The number of UK firms falling into administration jumped last year, driven by companies in the building and construction industry.
In total, 1,403 firms entered administration last year compared to 1,341 in 2018 – a rise of just under five per cent.
Building and construction firms were the hardest hit by challenging trading conditions last year and the number of administrations in the sector jumped from 216 to 254.
Real estate companies were also badly affected, with the number of insolvencies rising to 69, up from 53 in 2018, due to a mix of political uncertainty and the knock on effect of the declining retail sector.
Despite the tough year for the UK high street, the number of retailers entering administration fell in 2019 from 170 to 133. according to the latest research by accountancy firm KPMG. Karen Millen, Jack Wills and Bonmarche were among the fashion brands to collapse last year.
Insolvensies spiked in the third quarter of the year, jumping to 420, including Late Rooms and Eversmart Energy.
In the final quarter, administrations fell back to 311, with Clintons and Toto Energy among the companies that collapsed between October and December.
KPMG head of restructuring Blair Nimmo said: “2019 was a year characterised by profound political and economic uncertainty, with consumer confidence remaining fragile and companies continuing to bear the brunt of rising overheads and increased costs.
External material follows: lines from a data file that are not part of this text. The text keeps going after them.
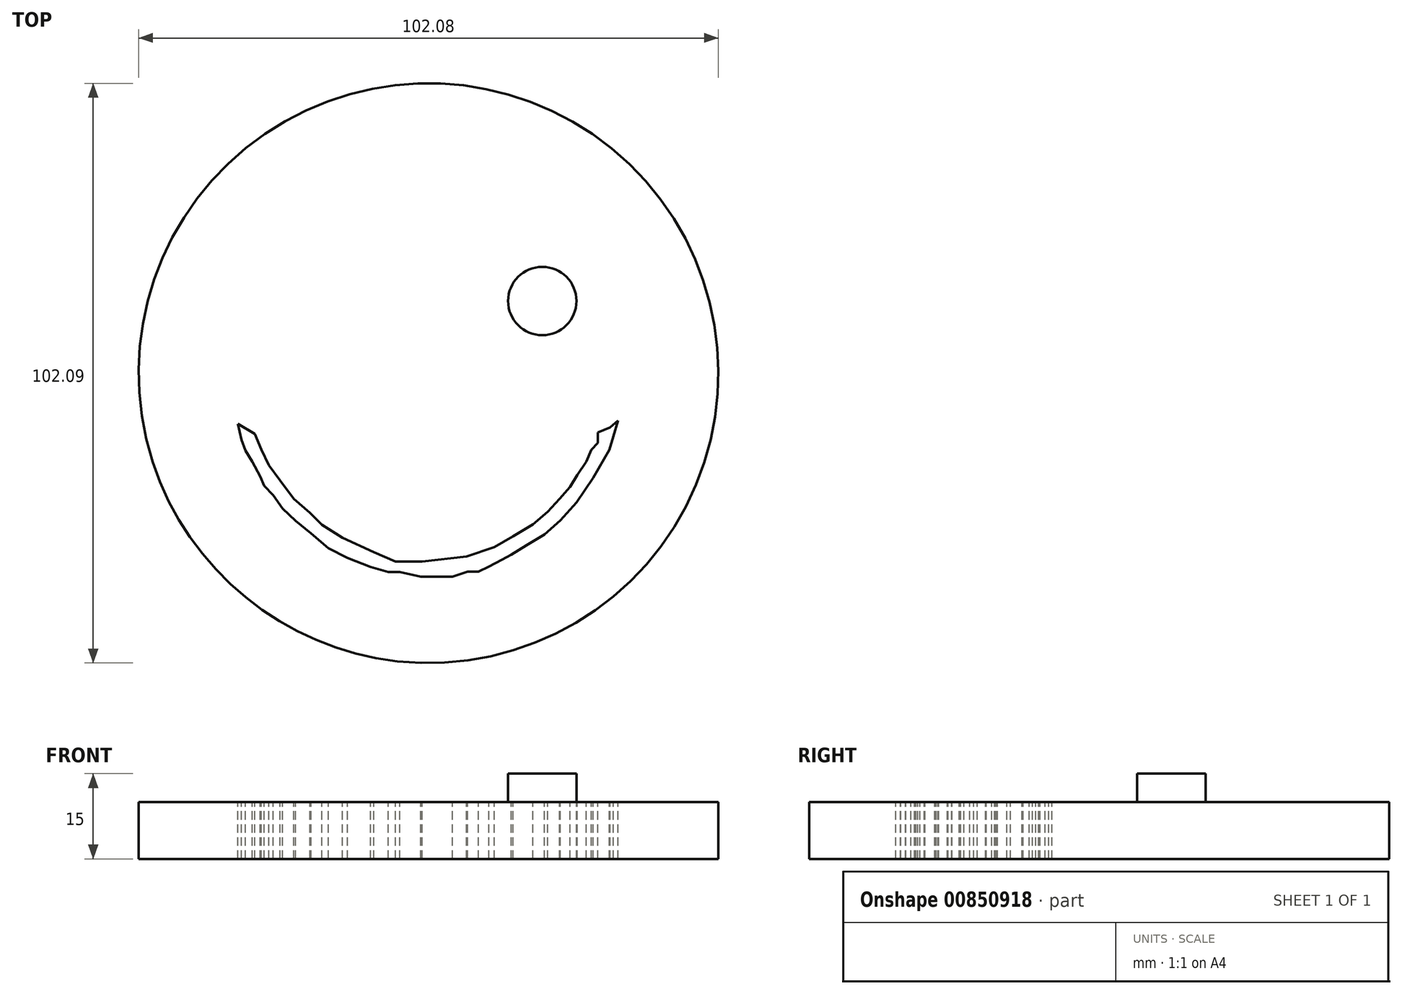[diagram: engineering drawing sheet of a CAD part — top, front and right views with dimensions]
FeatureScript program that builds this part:
annotation { "Feature Type Name" : "Feature", "Feature Type Description" : "" }
export const myFeature = defineFeature(function(context is Context, id is Id, definition is map)
    precondition{}
    {
        {
            var Q0;
            Q0=qCreatedBy(makeId("Top.planeOp"),FACE);
            var sketch = newSketch(context, id + "F0", { "sketchPlane" : qUnion([Q0])});
            skCircle(sketch, "E0", {"center": v(3.16, -22.76) * mm, "radius": 51.04 * mm});
            skSolve(sketch);
        }
        {
            var Q0;
            Q0=makeQuery(id+"F0.imprint","IMPRINT",FACE,{"disambiguationData":[TD([[makeQuery(id+"F0.imprint","IMPRINT",EDGE,{"derivedFrom":sQuery(id+"F0.wireOp",EDGE,"E0")}),1.0]])]});
            var sketch = newSketch(context, id + "F1", { "sketchPlane" : qUnion([Q0])});
            skCircle(sketch, "E1", {"center": v(3.6, -22.23) * mm, "radius": 51.62 * mm});
            skPoint(sketch, "E1.first.point", {"position": v(-18.43, 24.46) * mm});
            skPoint(sketch, "E1.second.point", {"position": v(55.07, -26.08) * mm});
            skPoint(sketch, "E1.third.point", {"position": v(-35.04, -56.47) * mm});
            skSolve(sketch);
        }
        {
            var Q0;
            {var subQ0=sQuery(id+"F1.wireOp",EDGE,"E1");var subQ1=makeQuery(id+"F0.imprint","IMPRINT",EDGE,{"derivedFrom":sQuery(id+"F0.wireOp",EDGE,"E0")});var subQ2=makeQuery(id+"F1.imprint","INTERSECT",VERTEX,{"disambiguationData":[OD(0.0)],"derivedFrom":[subQ1,subQ0]});Q0=makeQuery(id+"F1.imprint","IMPRINT",FACE,{"disambiguationData":[TD([[makeQuery(id+"F1.imprint","IMPRINT",EDGE,{"disambiguationData":[TD([[subQ2,-1.0]])],"derivedFrom":subQ0}),1.0]])]});}
            extrude(context, id + "F2", {"entities" : qUnion([Q0]), "depth" : 10 * mm, "offsetDistance" : 25 * mm});
        }
        {
            var Q0;
            Q0=makeQuery(id+"F2.opExtrude","CAP_FACE",FACE,{"disambiguationData":[OSD([sQuery(id+"F0.wireOp",EDGE,"E0"),sQuery(id+"F1.wireOp",EDGE,"E1")])],"isStart":false});
            var sketch = newSketch(context, id + "F3", { "sketchPlane" : qUnion([Q0])});
            skCircle(sketch, "E2", {"center": v(23.18, -10.07) * mm, "radius": 6.02 * mm});
            skPoint(sketch, "E2.first.point", {"position": v(23.32, -4.05) * mm});
            skPoint(sketch, "E2.second.point", {"position": v(28.76, -12.32) * mm});
            skPoint(sketch, "E2.third.point", {"position": v(18.5, -13.84) * mm});
            skSolve(sketch);
        }
        {
            var Q0;
            Q0 = qSketchRegion(id + "F3", true);
            extrude(context, id + "F4", {"entities" : qUnion([Q0]), "operationType" : NewBodyOperationType.ADD, "depth" : 5 * mm, "offsetDistance" : 25 * mm});
        }
        {
            var Q0;
            Q0=makeQuery(id+"F2.opExtrude","CAP_FACE",FACE,{"disambiguationData":[OSD([sQuery(id+"F0.wireOp",EDGE,"E0"),sQuery(id+"F1.wireOp",EDGE,"E1")])],"isStart":false});
            var sketch = newSketch(context, id + "F5", { "sketchPlane" : qUnion([Q0])});
            skCircle(sketch, "E3", {"center": v(-19.22, -10.42) * mm, "radius": 6.41 * mm});
            skPoint(sketch, "E3.first.point", {"position": v(-19.07, -4.01) * mm});
            skPoint(sketch, "E3.second.point", {"position": v(-13.4, -13.13) * mm});
            skPoint(sketch, "E3.third.point", {"position": v(-24.44, -14.14) * mm});
            skSolve(sketch);
        }
        {
            var Q0;
            Q0=sQuery(id+"F5.wireOp",EDGE,"E3");
            extrude(context, id + "F6", {"bodyType" : ToolBodyType.SURFACE, "surfaceEntities" : qUnion([Q0]), "depth" : 5 * mm, "offsetDistance" : 25 * mm});
        }
        {
            var Q0;
            Q0=makeQuery(id+"F2.opExtrude","CAP_FACE",FACE,{"disambiguationData":[OSD([sQuery(id+"F0.wireOp",EDGE,"E0"),sQuery(id+"F1.wireOp",EDGE,"E1")])],"isStart":false});
            var sketch = newSketch(context, id + "F7", { "sketchPlane" : qUnion([Q0])});
            skLineSegment(sketch, "E4", {"start": v(-30.42, -31.69) * mm, "end": v(-29.77, -34.5) * mm});
            skLineSegment(sketch, "E5", {"start": v(-29.77, -34.5) * mm, "end": v(-29.05, -36.36) * mm});
            skLineSegment(sketch, "E6", {"start": v(-29.05, -36.36) * mm, "end": v(-27.84, -38.37) * mm});
            skLineSegment(sketch, "E7", {"start": v(-27.84, -38.37) * mm, "end": v(-26.47, -40.95) * mm});
            skLineSegment(sketch, "E8", {"start": v(-26.47, -40.95) * mm, "end": v(-25.75, -42.64) * mm});
            skLineSegment(sketch, "E9", {"start": v(-25.75, -42.64) * mm, "end": v(-24.21, -44.25) * mm});
            skLineSegment(sketch, "E10", {"start": v(-24.21, -44.25) * mm, "end": v(-22.52, -46.59) * mm});
            skLineSegment(sketch, "E11", {"start": v(-22.52, -46.59) * mm, "end": v(-20.27, -48.76) * mm});
            skLineSegment(sketch, "E12", {"start": v(-20.27, -48.76) * mm, "end": v(-17.53, -51.02) * mm});
            skLineSegment(sketch, "E13", {"start": v(-17.53, -51.02) * mm, "end": v(-14.47, -53.6) * mm});
            skLineSegment(sketch, "E14", {"start": v(-14.47, -53.6) * mm, "end": v(-11.09, -55.29) * mm});
            skLineSegment(sketch, "E15", {"start": v(-11.09, -55.29) * mm, "end": v(-7.06, -56.9) * mm});
            skLineSegment(sketch, "E16", {"start": v(-7.06, -56.9) * mm, "end": v(-3.92, -57.79) * mm});
            skLineSegment(sketch, "E17", {"start": v(-3.92, -57.79) * mm, "end": v(-1.9, -57.79) * mm});
            skLineSegment(sketch, "E18", {"start": v(-1.9, -57.79) * mm, "end": v(1.8, -58.6) * mm});
            skLineSegment(sketch, "E19", {"start": v(1.8, -58.6) * mm, "end": v(5.67, -58.6) * mm});
            skLineSegment(sketch, "E20", {"start": v(5.67, -58.6) * mm, "end": v(7.36, -58.6) * mm});
            skLineSegment(sketch, "E21", {"start": v(7.36, -58.6) * mm, "end": v(10.02, -57.7) * mm});
            skLineSegment(sketch, "E22", {"start": v(10.02, -57.7) * mm, "end": v(11.95, -57.7) * mm});
            skLineSegment(sketch, "E23", {"start": v(11.95, -57.7) * mm, "end": v(13.8, -56.82) * mm});
            skLineSegment(sketch, "E24", {"start": v(13.8, -56.82) * mm, "end": v(16.06, -55.61) * mm});
            skLineSegment(sketch, "E25", {"start": v(16.06, -55.61) * mm, "end": v(17.75, -54.73) * mm});
            skLineSegment(sketch, "E26", {"start": v(17.75, -54.73) * mm, "end": v(20.4, -53.11) * mm});
            skLineSegment(sketch, "E27", {"start": v(20.4, -53.11) * mm, "end": v(23.55, -51.18) * mm});
            skLineSegment(sketch, "E28", {"start": v(23.55, -51.18) * mm, "end": v(26.37, -48.68) * mm});
            skLineSegment(sketch, "E29", {"start": v(26.37, -48.68) * mm, "end": v(29.19, -45.54) * mm});
            skLineSegment(sketch, "E30", {"start": v(29.19, -45.54) * mm, "end": v(32.17, -41.2) * mm});
            skLineSegment(sketch, "E31", {"start": v(32.17, -41.2) * mm, "end": v(34.99, -36.28) * mm});
            skLineSegment(sketch, "E32", {"start": v(34.99, -36.28) * mm, "end": v(35.71, -33.94) * mm});
            skLineSegment(sketch, "E33", {"start": v(35.71, -33.94) * mm, "end": v(36.52, -31.12) * mm});
            skLineSegment(sketch, "E34", {"start": v(36.52, -31.12) * mm, "end": v(35.15, -32.33) * mm});
            skLineSegment(sketch, "E35", {"start": v(35.15, -32.33) * mm, "end": v(32.97, -33.22) * mm});
            skLineSegment(sketch, "E36", {"start": v(32.97, -33.22) * mm, "end": v(32.97, -35.07) * mm});
            skLineSegment(sketch, "E37", {"start": v(32.97, -35.07) * mm, "end": v(31.85, -36.28) * mm});
            skLineSegment(sketch, "E38", {"start": v(31.85, -36.28) * mm, "end": v(30.96, -38.37) * mm});
            skLineSegment(sketch, "E39", {"start": v(30.96, -38.37) * mm, "end": v(29.35, -40.7) * mm});
            skLineSegment(sketch, "E40", {"start": v(29.35, -40.7) * mm, "end": v(28.06, -42.8) * mm});
            skLineSegment(sketch, "E41", {"start": v(28.06, -42.8) * mm, "end": v(26.2, -44.9) * mm});
            skLineSegment(sketch, "E42", {"start": v(26.2, -44.9) * mm, "end": v(24.11, -47.15) * mm});
            skLineSegment(sketch, "E43", {"start": v(24.11, -47.15) * mm, "end": v(21.54, -49.4) * mm});
            skLineSegment(sketch, "E44", {"start": v(21.54, -49.4) * mm, "end": v(18.07, -51.5) * mm});
            skLineSegment(sketch, "E45", {"start": v(18.07, -51.5) * mm, "end": v(14.77, -53.44) * mm});
            skLineSegment(sketch, "E46", {"start": v(14.77, -53.44) * mm, "end": v(9.86, -55.05) * mm});
            skLineSegment(sketch, "E47", {"start": v(9.86, -55.05) * mm, "end": v(2.04, -55.93) * mm});
            skLineSegment(sketch, "E48", {"start": v(2.04, -55.93) * mm, "end": v(-2.63, -55.93) * mm});
            skLineSegment(sketch, "E49", {"start": v(-2.63, -55.93) * mm, "end": v(-6.5, -54.32) * mm});
            skLineSegment(sketch, "E50", {"start": v(-6.5, -54.32) * mm, "end": v(-11.97, -51.74) * mm});
            skLineSegment(sketch, "E51", {"start": v(-11.97, -51.74) * mm, "end": v(-15.6, -49.49) * mm});
            skLineSegment(sketch, "E52", {"start": v(-15.6, -49.49) * mm, "end": v(-17.7, -47.4) * mm});
            skLineSegment(sketch, "E53", {"start": v(-17.7, -47.4) * mm, "end": v(-20.6, -44.9) * mm});
            skLineSegment(sketch, "E54", {"start": v(-20.6, -44.9) * mm, "end": v(-23, -41.68) * mm});
            skLineSegment(sketch, "E55", {"start": v(-23, -41.68) * mm, "end": v(-24.94, -39.02) * mm});
            skLineSegment(sketch, "E56", {"start": v(-24.94, -39.02) * mm, "end": v(-26.3, -36.2) * mm});
            skLineSegment(sketch, "E57", {"start": v(-26.3, -36.2) * mm, "end": v(-27.44, -33.46) * mm});
            skLineSegment(sketch, "E58", {"start": v(-27.44, -33.46) * mm, "end": v(-30.42, -31.69) * mm});
            skSolve(sketch);
        }
        {
            var Q0;
            Q0=makeQuery(id+"FkvOfJxCabjrfWA_2.opExtrude","CAP_FACE",FACE,{"disambiguationData":[OSD([sQuery(id+"F7.wireOp",EDGE,"E4"),sQuery(id+"F7.wireOp",EDGE,"E5"),sQuery(id+"F7.wireOp",EDGE,"E6"),sQuery(id+"F7.wireOp",EDGE,"E7"),sQuery(id+"F7.wireOp",EDGE,"E8"),sQuery(id+"F7.wireOp",EDGE,"E9"),sQuery(id+"F7.wireOp",EDGE,"E10"),sQuery(id+"F7.wireOp",EDGE,"E11"),sQuery(id+"F7.wireOp",EDGE,"E12"),sQuery(id+"F7.wireOp",EDGE,"E13"),sQuery(id+"F7.wireOp",EDGE,"E14"),sQuery(id+"F7.wireOp",EDGE,"E15"),sQuery(id+"F7.wireOp",EDGE,"E16"),sQuery(id+"F7.wireOp",EDGE,"E17"),sQuery(id+"F7.wireOp",EDGE,"E18"),sQuery(id+"F7.wireOp",EDGE,"E19"),sQuery(id+"F7.wireOp",EDGE,"E20"),sQuery(id+"F7.wireOp",EDGE,"E21"),sQuery(id+"F7.wireOp",EDGE,"E22"),sQuery(id+"F7.wireOp",EDGE,"E23"),sQuery(id+"F7.wireOp",EDGE,"E24"),sQuery(id+"F7.wireOp",EDGE,"E25"),sQuery(id+"F7.wireOp",EDGE,"E26"),sQuery(id+"F7.wireOp",EDGE,"E27"),sQuery(id+"F7.wireOp",EDGE,"E28"),sQuery(id+"F7.wireOp",EDGE,"E29"),sQuery(id+"F7.wireOp",EDGE,"E30"),sQuery(id+"F7.wireOp",EDGE,"E31"),sQuery(id+"F7.wireOp",EDGE,"E32"),sQuery(id+"F7.wireOp",EDGE,"E33"),sQuery(id+"F7.wireOp",EDGE,"E34"),sQuery(id+"F7.wireOp",EDGE,"E35"),sQuery(id+"F7.wireOp",EDGE,"E36"),sQuery(id+"F7.wireOp",EDGE,"E37"),sQuery(id+"F7.wireOp",EDGE,"E38"),sQuery(id+"F7.wireOp",EDGE,"E39"),sQuery(id+"F7.wireOp",EDGE,"E40"),sQuery(id+"F7.wireOp",EDGE,"E41"),sQuery(id+"F7.wireOp",EDGE,"E42"),sQuery(id+"F7.wireOp",EDGE,"E43"),sQuery(id+"F7.wireOp",EDGE,"E44"),sQuery(id+"F7.wireOp",EDGE,"E45"),sQuery(id+"F7.wireOp",EDGE,"E46"),sQuery(id+"F7.wireOp",EDGE,"E47"),sQuery(id+"F7.wireOp",EDGE,"E48"),sQuery(id+"F7.wireOp",EDGE,"E49"),sQuery(id+"F7.wireOp",EDGE,"E50"),sQuery(id+"F7.wireOp",EDGE,"E51"),sQuery(id+"F7.wireOp",EDGE,"E52"),sQuery(id+"F7.wireOp",EDGE,"E53"),sQuery(id+"F7.wireOp",EDGE,"E54"),sQuery(id+"F7.wireOp",EDGE,"E55"),sQuery(id+"F7.wireOp",EDGE,"E56"),sQuery(id+"F7.wireOp",EDGE,"E57"),sQuery(id+"F7.wireOp",EDGE,"E58")])],"isStart":false});
            var sketch = newSketch(context, id + "F8", { "sketchPlane" : qUnion([Q0])});
            skSolve(sketch);
        }
        {
            var Q0;
            Q0 = qSketchRegion(id + "F7", true);
            var Q1;
            Q1=makeQuery(id+"FkvOfJxCabjrfWA_2.opExtrude","SWEPT_FACE",FACE,{"disambiguationData":[OSD([sQuery(id+"F7.wireOp",EDGE,"E30")])]});
            var Q2;
            Q2=makeQuery(id+"F8.imprint","IMPRINT",FACE,{"disambiguationData":[TD([[makeQuery(id+"F8.imprint","IMPRINT",EDGE,{"derivedFrom":makeQuery(id+"FkvOfJxCabjrfWA_2.opExtrude","CAP_EDGE",EDGE,{"disambiguationData":[OSD([sQuery(id+"F7.wireOp",EDGE,"E4")])],"isStart":false})}),1.0]])]});
            extrude(context, id + "F9", {"entities" : qUnion([Q0, Q1, Q2]), "endBound" : BoundingType.UP_TO_NEXT, "oppositeDirection" : true, "depth" : 13.7 * mm, "offsetDistance" : 25 * mm});
        }
        {
            var Q0;
            Q0=makeQuery(id+"F9.opExtrude","CAP_FACE",FACE,{"disambiguationData":[OSD([sQuery(id+"F7.wireOp",EDGE,"E4"),sQuery(id+"F7.wireOp",EDGE,"E5"),sQuery(id+"F7.wireOp",EDGE,"E6"),sQuery(id+"F7.wireOp",EDGE,"E7"),sQuery(id+"F7.wireOp",EDGE,"E8"),sQuery(id+"F7.wireOp",EDGE,"E9"),sQuery(id+"F7.wireOp",EDGE,"E10"),sQuery(id+"F7.wireOp",EDGE,"E11"),sQuery(id+"F7.wireOp",EDGE,"E12"),sQuery(id+"F7.wireOp",EDGE,"E13"),sQuery(id+"F7.wireOp",EDGE,"E14"),sQuery(id+"F7.wireOp",EDGE,"E15"),sQuery(id+"F7.wireOp",EDGE,"E16"),sQuery(id+"F7.wireOp",EDGE,"E17"),sQuery(id+"F7.wireOp",EDGE,"E18"),sQuery(id+"F7.wireOp",EDGE,"E19"),sQuery(id+"F7.wireOp",EDGE,"E20"),sQuery(id+"F7.wireOp",EDGE,"E21"),sQuery(id+"F7.wireOp",EDGE,"E22"),sQuery(id+"F7.wireOp",EDGE,"E23"),sQuery(id+"F7.wireOp",EDGE,"E24"),sQuery(id+"F7.wireOp",EDGE,"E25"),sQuery(id+"F7.wireOp",EDGE,"E26"),sQuery(id+"F7.wireOp",EDGE,"E27"),sQuery(id+"F7.wireOp",EDGE,"E28"),sQuery(id+"F7.wireOp",EDGE,"E29"),sQuery(id+"F7.wireOp",EDGE,"E30"),sQuery(id+"F7.wireOp",EDGE,"E31"),sQuery(id+"F7.wireOp",EDGE,"E32"),sQuery(id+"F7.wireOp",EDGE,"E33"),sQuery(id+"F7.wireOp",EDGE,"E34"),sQuery(id+"F7.wireOp",EDGE,"E35"),sQuery(id+"F7.wireOp",EDGE,"E36"),sQuery(id+"F7.wireOp",EDGE,"E37"),sQuery(id+"F7.wireOp",EDGE,"E38"),sQuery(id+"F7.wireOp",EDGE,"E39"),sQuery(id+"F7.wireOp",EDGE,"E40"),sQuery(id+"F7.wireOp",EDGE,"E41"),sQuery(id+"F7.wireOp",EDGE,"E42"),sQuery(id+"F7.wireOp",EDGE,"E43"),sQuery(id+"F7.wireOp",EDGE,"E44"),sQuery(id+"F7.wireOp",EDGE,"E45"),sQuery(id+"F7.wireOp",EDGE,"E46"),sQuery(id+"F7.wireOp",EDGE,"E47"),sQuery(id+"F7.wireOp",EDGE,"E48"),sQuery(id+"F7.wireOp",EDGE,"E49"),sQuery(id+"F7.wireOp",EDGE,"E50"),sQuery(id+"F7.wireOp",EDGE,"E51"),sQuery(id+"F7.wireOp",EDGE,"E52"),sQuery(id+"F7.wireOp",EDGE,"E53"),sQuery(id+"F7.wireOp",EDGE,"E54"),sQuery(id+"F7.wireOp",EDGE,"E55"),sQuery(id+"F7.wireOp",EDGE,"E56"),sQuery(id+"F7.wireOp",EDGE,"E57"),sQuery(id+"F7.wireOp",EDGE,"E58")])],"isStart":true});
            extrude(context, id + "F10", {"entities" : qUnion([Q0]), "endBound" : BoundingType.UP_TO_NEXT, "oppositeDirection" : true, "depth" : 25 * mm, "offsetDistance" : 25 * mm});
        }
    });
“While many businesses battened down the financial hatches, adopting a prudent and cautious strategy, for some, the challenging trading conditions proved to be a bridge too far.”
He added: “It’s certainly no surprise that we have seen an increase in real estate insolvencies over the past 12 months, particularly when you consider two specific drivers of activity.
“Firstly, companies that specialise and support residential property development and investment were significantly affected by persistent geo-political and economic uncertainty.
“And of course, the demise and ongoing restructuring of a large number of high street retailers is having a profound impact on commercial property income and values.”